Главная причина подобного желания крылась в том религиозном гонении, что обрушили поляки на православных горожан. Всеми доступными средствами католики стремились принудить русских сменить веру и все многочисленные жалобы горожан к королю оставались без ответа. Вернее сказать, ответ был в виде усиления давления и физического истребления особо активных защитников православной веры.
Противостояние простых горожан и представителей короля ещё не достигло критической точки, но уверенно двигалось к ней. По этой причине, русскому царю следовало спешить с принятием решения по этому вопросу.
Возможно, Дмитрий бы ждал до самого последнего момента, но успех Скопина-Шуйского снял все колебания царя и он решительно подставил руки готовому упасть в них плоду.
Переговорив с избранными людьми, царь послал две грамоты с доверенными гонцами и под надежной охраной. Первая была адресована князю Дмитрию Пожарскому и предписывала ему не торопиться со штурмом Гомеля и засевшего за его стенами самозванца.
— Наказываю охранять приграничные земли от набегов поляков и пришлых с ними татей. Взять вора и его войско в крепкую осаду, но идти на приступ крепости запрещаю, до особого царского решения — гласило царское послание, вызвав недоумение и откровенное разочарование у воеводы.
— Как же так!? Пушки осадные привезли, припасы доставлены. Сейчас самое время ударить по вору, пока он как следует, не укрепился в городе и вдруг, ждать царева разрешения! — восклицал князь воевода. — Какая это чертова душонка, смогла уговорить государя повременить со штурмом Гомеля, когда у нас каждый день на счету? Пополнит вор свое войско, наступит зима и тогда все, просто так выбить его из крепости не удастся. В большую цену нам обойдется это топтание!
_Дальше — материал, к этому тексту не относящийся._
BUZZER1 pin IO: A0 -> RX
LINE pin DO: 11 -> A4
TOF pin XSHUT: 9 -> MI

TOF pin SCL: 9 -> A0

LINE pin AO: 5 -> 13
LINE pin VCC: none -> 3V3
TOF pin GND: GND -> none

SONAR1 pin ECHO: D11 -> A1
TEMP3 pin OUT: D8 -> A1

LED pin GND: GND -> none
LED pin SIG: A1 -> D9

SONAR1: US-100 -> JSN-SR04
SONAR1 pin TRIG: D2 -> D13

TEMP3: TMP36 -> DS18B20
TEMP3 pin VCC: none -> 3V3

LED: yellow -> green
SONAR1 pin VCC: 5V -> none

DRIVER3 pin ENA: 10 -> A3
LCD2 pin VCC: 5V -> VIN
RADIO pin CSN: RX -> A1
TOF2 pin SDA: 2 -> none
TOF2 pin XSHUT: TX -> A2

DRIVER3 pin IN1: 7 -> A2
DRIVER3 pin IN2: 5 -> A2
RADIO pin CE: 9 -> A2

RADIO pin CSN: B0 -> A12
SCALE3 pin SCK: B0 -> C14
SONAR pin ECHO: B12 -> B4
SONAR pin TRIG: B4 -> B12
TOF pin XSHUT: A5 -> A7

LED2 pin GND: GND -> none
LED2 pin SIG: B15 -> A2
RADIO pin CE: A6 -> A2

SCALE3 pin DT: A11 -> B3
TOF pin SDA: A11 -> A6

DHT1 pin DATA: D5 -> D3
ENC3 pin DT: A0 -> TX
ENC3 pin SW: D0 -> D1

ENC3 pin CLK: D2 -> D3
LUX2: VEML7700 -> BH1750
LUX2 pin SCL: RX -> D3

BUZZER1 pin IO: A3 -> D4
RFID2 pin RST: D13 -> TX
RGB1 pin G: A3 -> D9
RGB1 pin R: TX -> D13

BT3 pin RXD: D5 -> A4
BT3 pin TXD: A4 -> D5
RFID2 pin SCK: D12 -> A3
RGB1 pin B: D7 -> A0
В словах воеводы была своя правда, но этой правдой царь решил пренебречь, ибо начинал свою игру. В грамоте присланной Скопину-Шуйскому, Дмитрий Иоаннович выражал воеводе свою благодарность и при этом сделал ему предложение, от которого воевода не смог удержаться. Уж слишком заманчивым и необычным оно было, да и молодая горячая кровь сыграла свое дело.
По приказанию царя, Москва ждала прихода князя воеводы, хитростью и решительностью спасшего русский Север от нашествия иноземцев. Сам государь с боярской свитой намеривался встретить его у городских ворот, чтобы наградить молодого полководца, но к огромному удивлению москвичей они его так и не дождались.
Вместо воеводы, к государю прибыл гонец с посланием от воеводы, в котором он писал, что город Витебск — является его вотчиной пожалованной в свое время его роду царем Иваном Грозным, и он намерен силой её себе вернуть. Не желая подставлять царя перед польским королем, воевода брал с собой в поход только наемников Делагарди. Русских солдат всех до единого он передал под командование малому воеводе Крыгину и вслед за гонцом приказал идти в Москву.